## Work task
Of the entries below, restate word for word only the section that runs from the line with "Presidente do Peru enfrenta nova tentativa de" to the line with "Distrito Federal e do Entorno, com as", counting both ends.

## Stored data
((
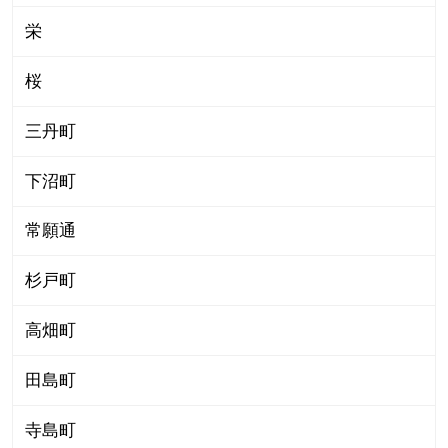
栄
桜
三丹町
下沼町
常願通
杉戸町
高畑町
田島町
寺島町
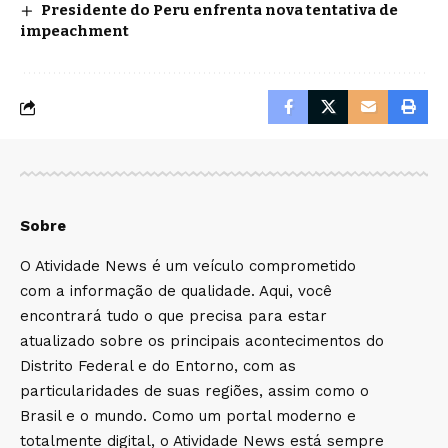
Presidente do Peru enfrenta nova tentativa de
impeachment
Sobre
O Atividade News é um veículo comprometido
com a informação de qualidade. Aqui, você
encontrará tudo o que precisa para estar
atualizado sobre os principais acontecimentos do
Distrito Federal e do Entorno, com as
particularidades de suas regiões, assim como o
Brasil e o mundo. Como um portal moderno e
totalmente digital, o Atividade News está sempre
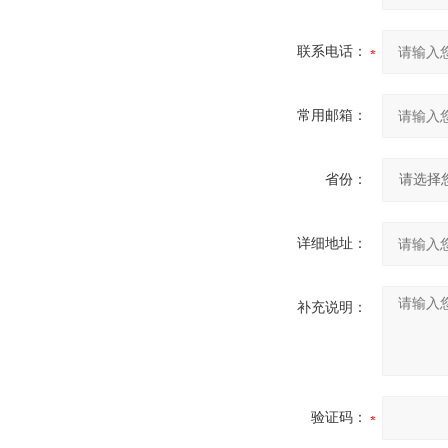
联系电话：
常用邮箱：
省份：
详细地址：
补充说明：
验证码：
))
((
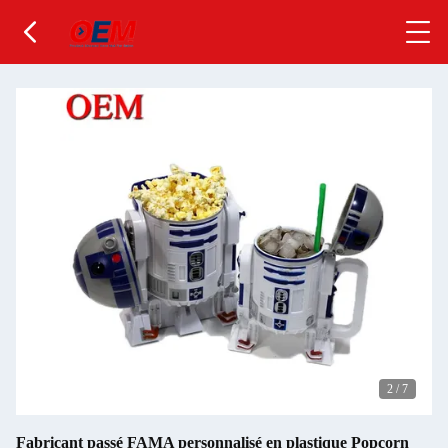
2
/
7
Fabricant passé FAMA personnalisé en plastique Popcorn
))
((
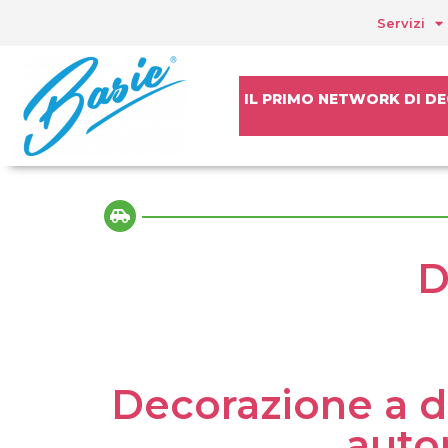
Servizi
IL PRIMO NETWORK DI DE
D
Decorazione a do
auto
))
## Written response
Presidente do Peru enfrenta nova tentativa de
impeachment
Sobre
O Atividade News é um veículo comprometido
com a informação de qualidade. Aqui, você
encontrará tudo o que precisa para estar
atualizado sobre os principais acontecimentos do
Distrito Federal e do Entorno, com as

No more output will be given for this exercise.